В таком положении ей было отлично видно, как пенится рассекаемая лайнером солёная вода, как кружится и перемешивается. «Фрида» тотчас же решила, что это похоже на гигантский нож, и во всех красках представила себе, как этот нож перепиливает её пополам. Сразу же нашлись силы на то, чтобы выпрямиться, отойти от ограждения и, коль не удалось поправить перчатки, аккуратно сцепить пальцы рук так, чтобы болтающиеся накладки на левой кисти не были бы так заметны.
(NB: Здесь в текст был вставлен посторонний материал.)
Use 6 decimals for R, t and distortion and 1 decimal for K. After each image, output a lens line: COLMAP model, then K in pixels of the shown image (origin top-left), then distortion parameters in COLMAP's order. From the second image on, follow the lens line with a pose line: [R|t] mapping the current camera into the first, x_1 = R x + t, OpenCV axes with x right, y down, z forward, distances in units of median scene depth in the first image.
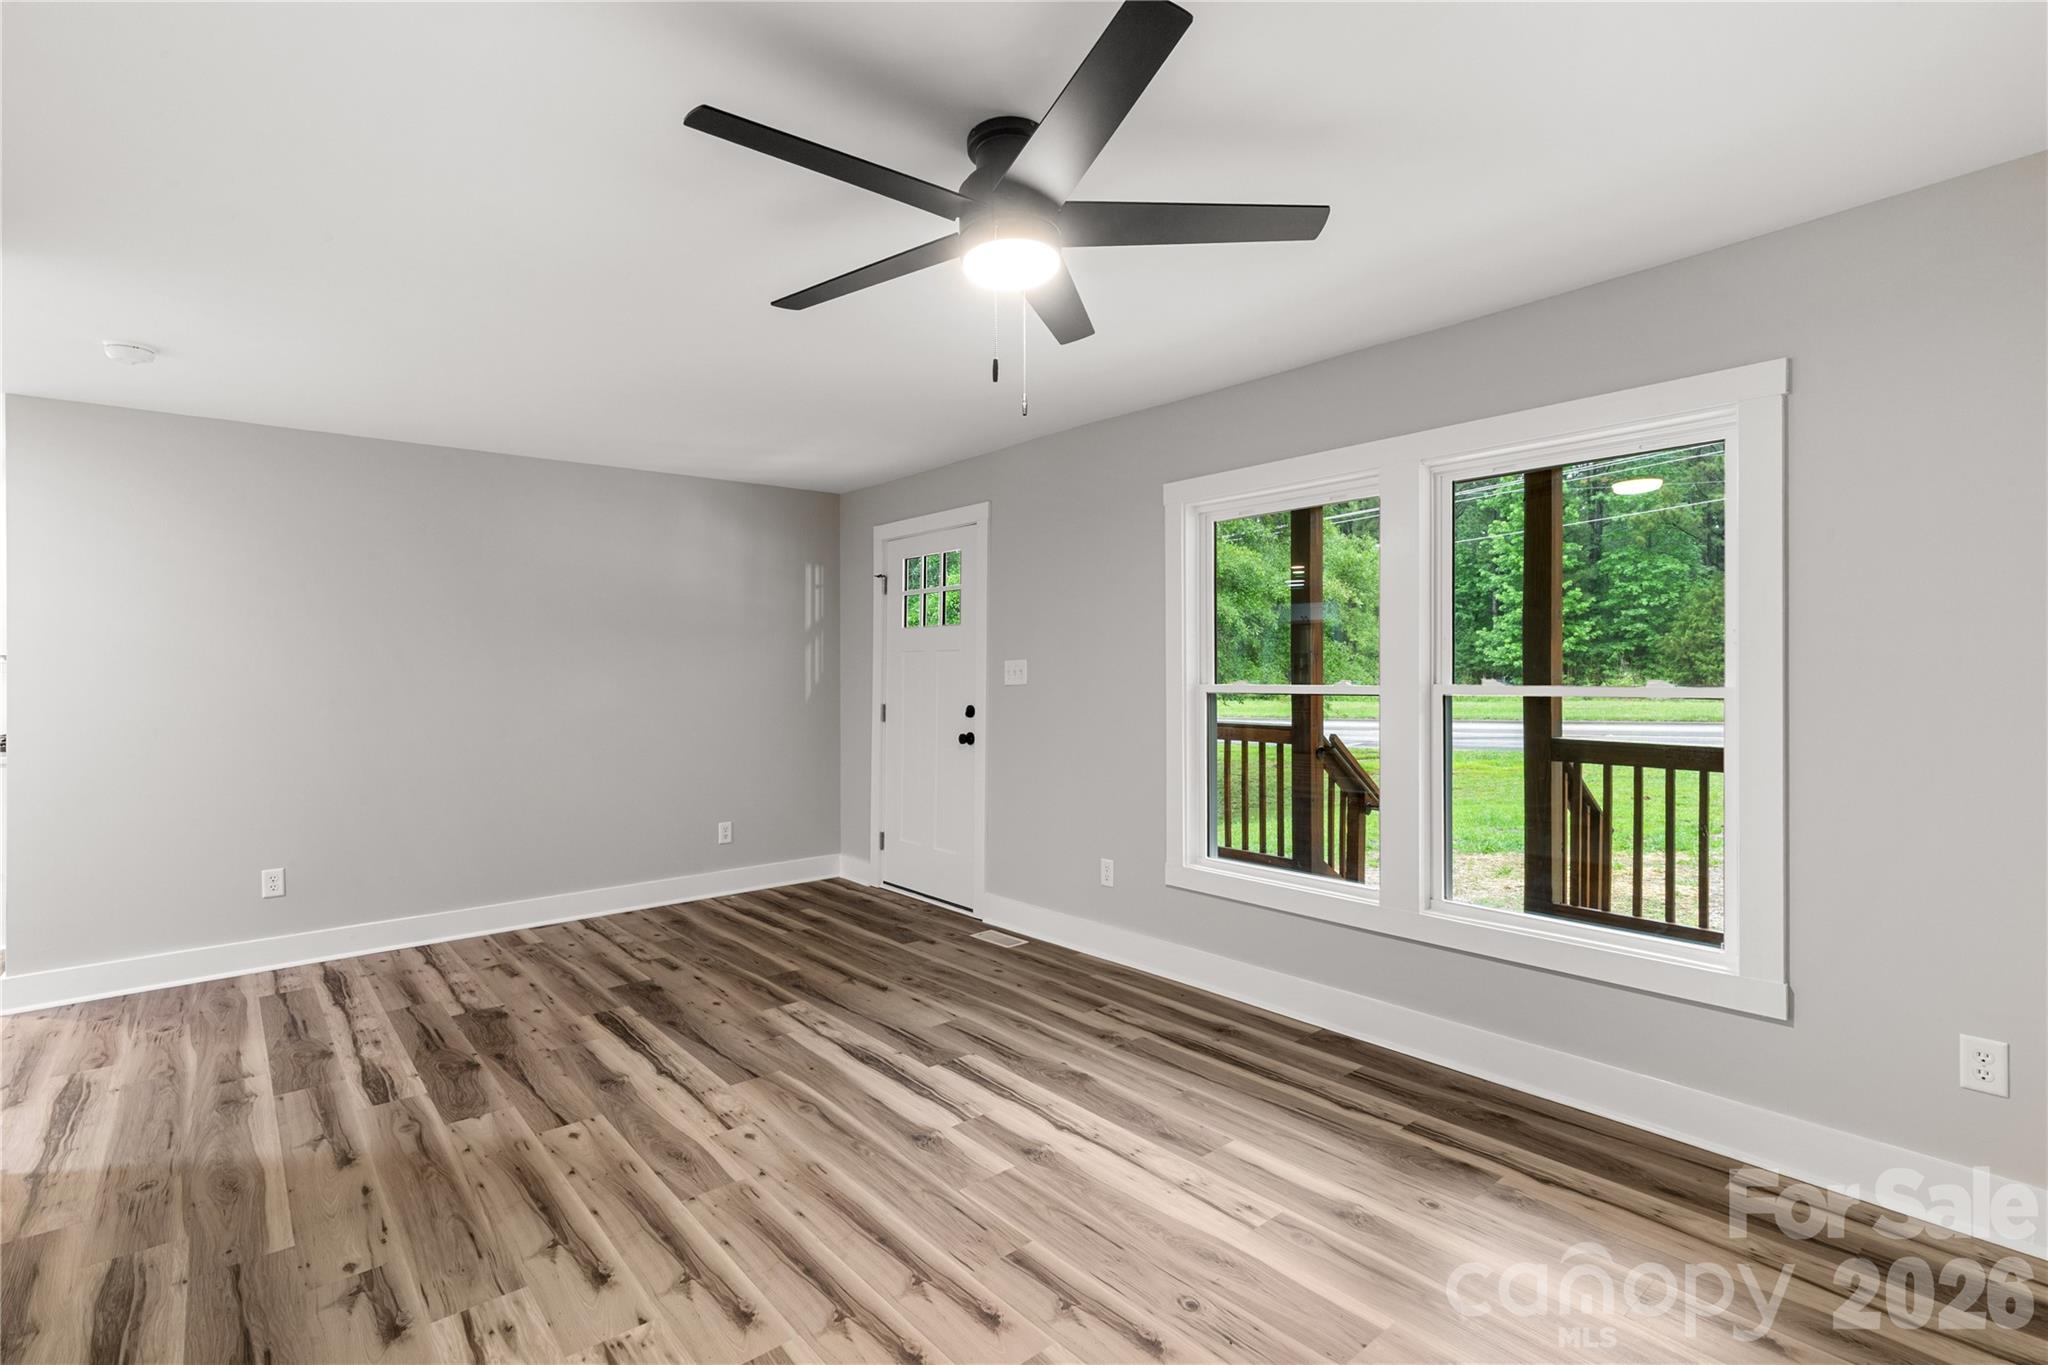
lens RADIAL K [[937.7, 0, 1024.7], [0, 937.7, 672.3], [0, 0, 1]] dist [0.009339, -0.002563]
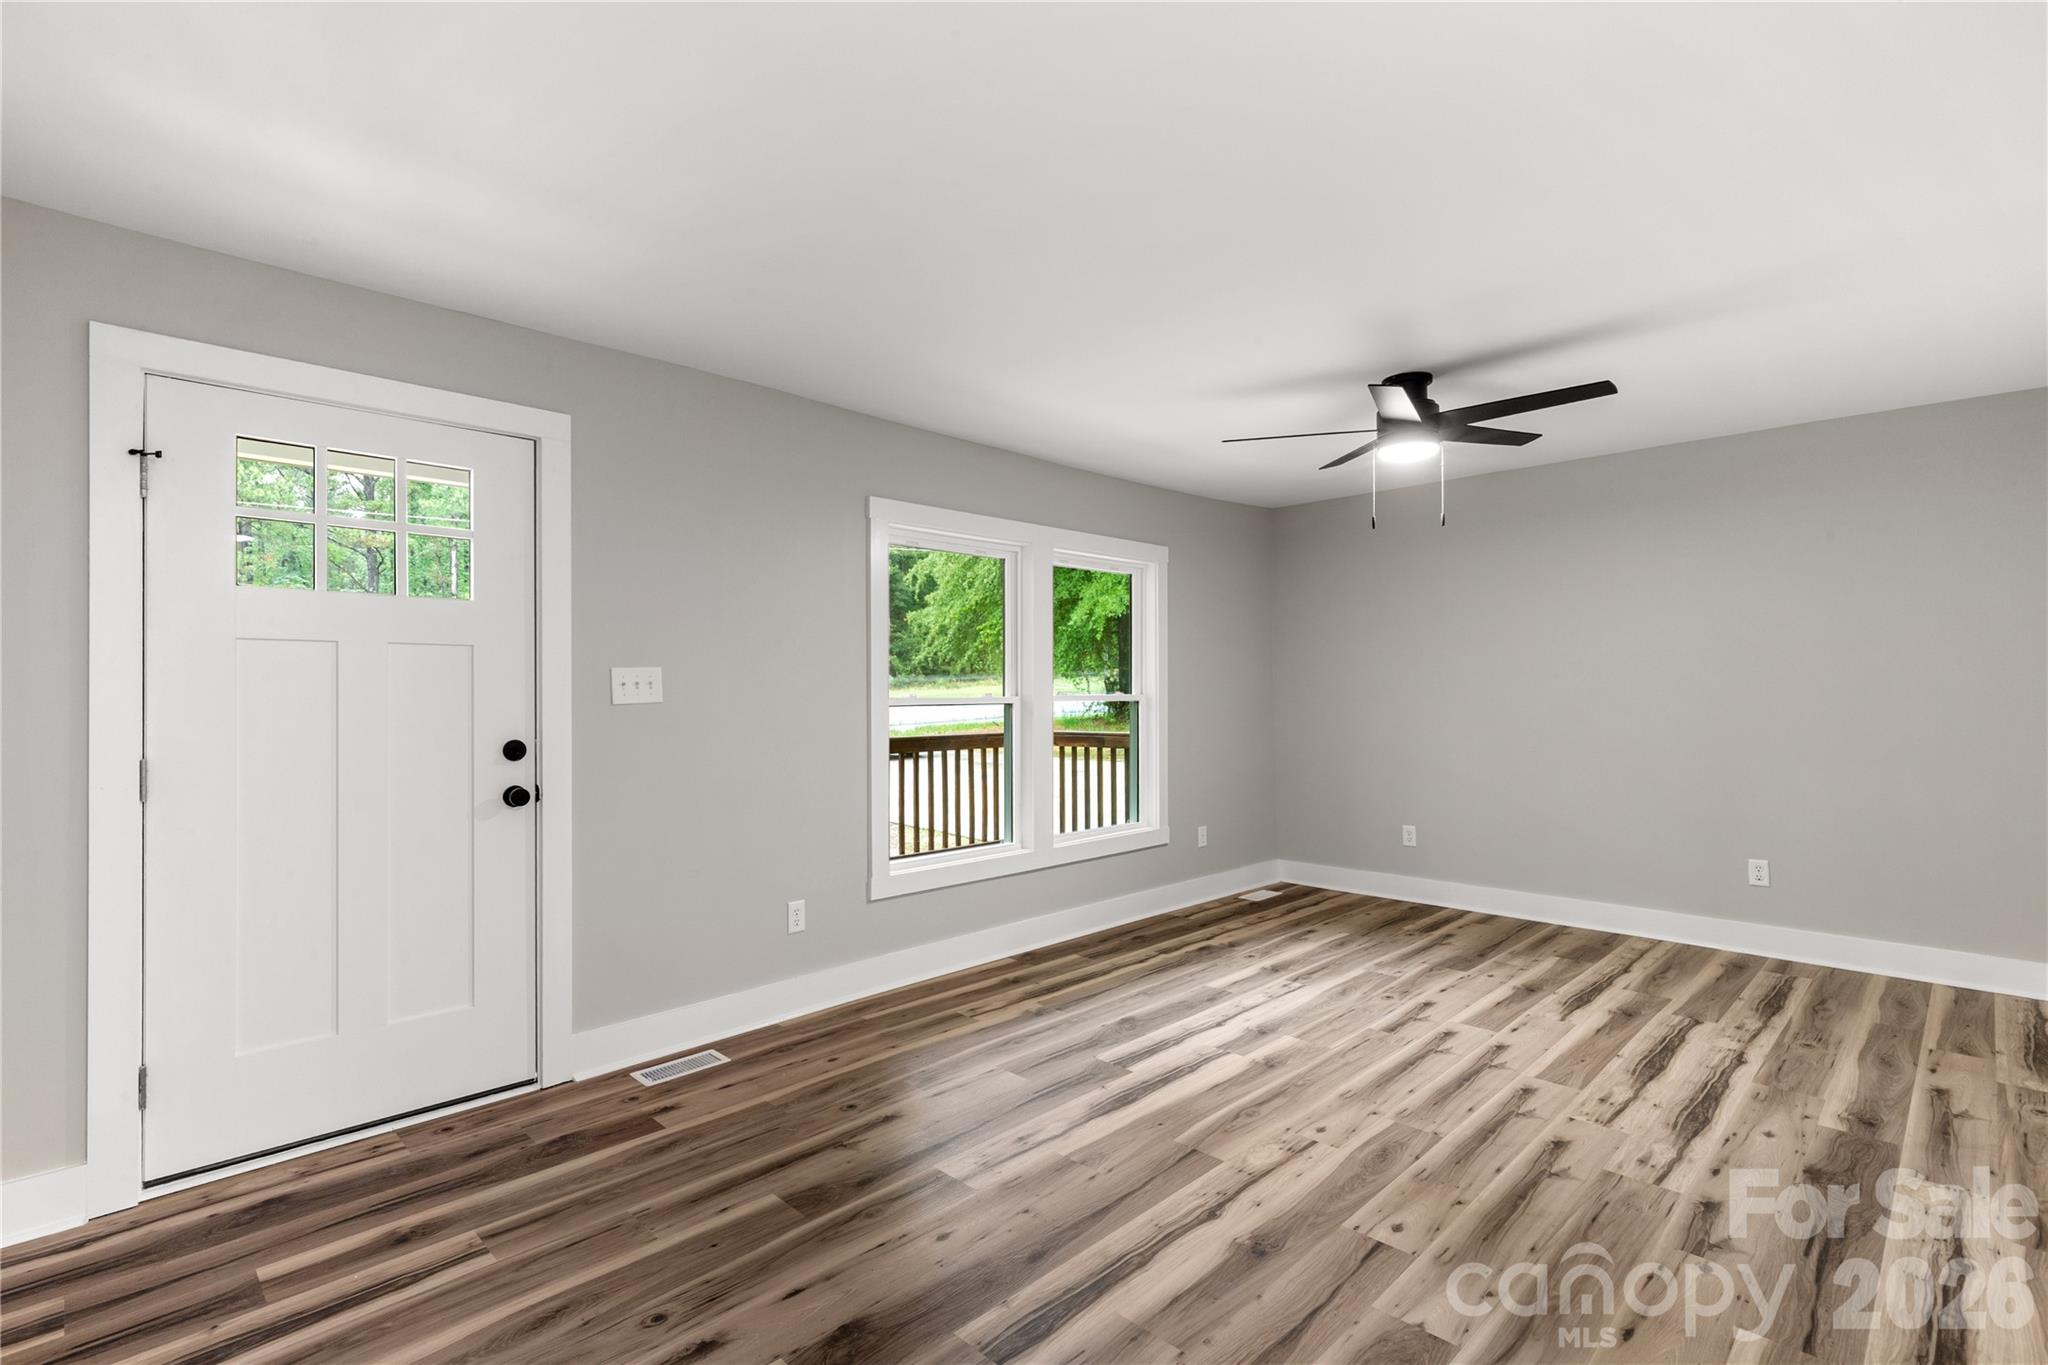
lens RADIAL K [[937.7, 0, 1019.1], [0, 937.7, 694.1], [0, 0, 1]] dist [0.009339, -0.002563]
pose [[-0.061925, 0.001439, 0.998080, -1.141907], [0.003638, 0.999993, -0.001216, 0.013653], [-0.998074, 0.003555, -0.061930, 1.221601]]
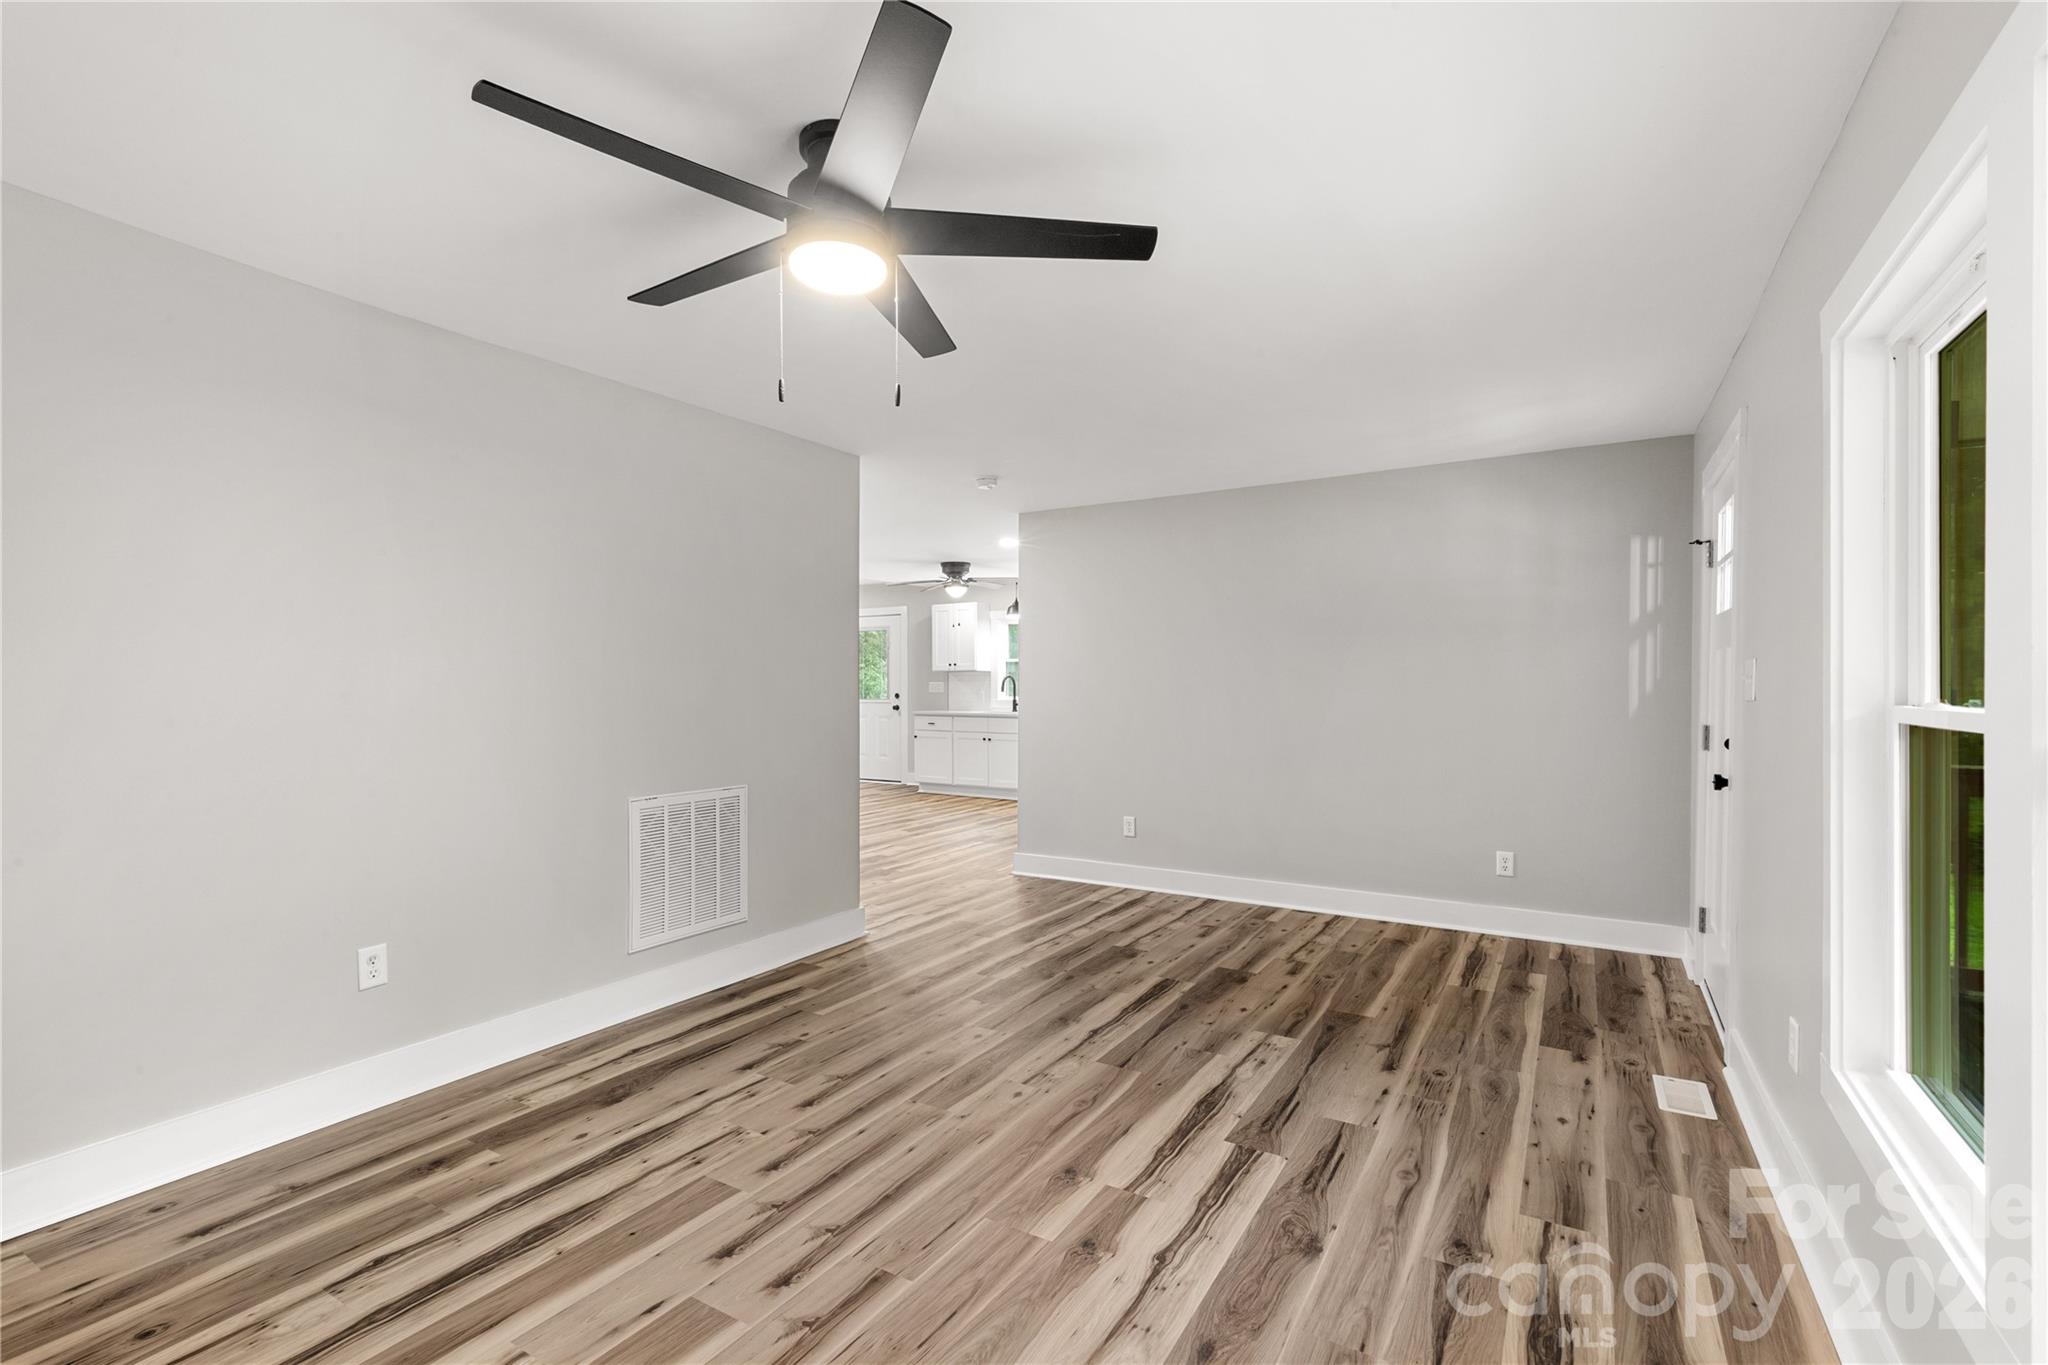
lens RADIAL K [[937.7, 0, 1039.7], [0, 937.7, 680.1], [0, 0, 1]] dist [0.009339, -0.002563]
pose [[0.330748, 0.005745, -0.943702, 0.665630], [-0.004083, 0.999981, 0.004657, -0.000766], [0.943710, 0.002313, 0.330765, 0.576252]]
Итак, как ни странно, она всё-таки не хотела умирать. Ей было противно, ей было тошно от жалости к себе, но решиться оборвать эту жизнь «Фрида» так и не могла. Для этого надо было быть кем-то лучшим, чем бесцветная игрушка, готовая на всё, лишь бы даже такую паскудную жизнь сохранить, а этим «кем-то» она как раз и не была.
Солнце пекло ей голову.
Решение пришло сразу же – пока бледным плечам и голове не будет нанесён непоправимый удар в виде солнечных ожогов, нужно найти место потемнее. На палубе оное отсутствовало как факт, там, где можно было укрыться от солнца, были люди, а пребывать рядом с ними было очень трудно. Не невозможно, но всё же. Сейчас Брунгильда не хотела бороться с трудностями.
Соответственно, ей нужно было с этой палубы уйти, и она так и поступила. Но, не имея конкретной цели, куда можно было уйти в этом хитросплетении коридоров, исключая, конечно же, каюту, где морщилась от головной боли Илэйн, Брунгильда, разумеется, заблудилась сразу же. Куда бы она ни брела, места не казались ей знакомыми, пожалуй, было только одно преимущество – постепенно люди перестали попадаться ей навстречу. В какой-то момент она поняла, что выпутаться самостоятельно уже не сможет, потому что не понимает, как добраться отсюда до каюты куратора, и ей пришлось снова себя укусить, чтобы напомнить, что этого пока от неё никто не требует.
В итоге она нашла что-то, что было похоже на рекреацию – ответвление в коридоре, сравнимое по размерам с каютой, но не имеющее двери. В этой «рекреации» был диван, и «Фрида» решилась на него усесться. На самый краешек, впрочем. Было удобно и почти не страшно. Пожалуй, будь бы с ней книга, её времяпровождение можно было бы назвать комфортным.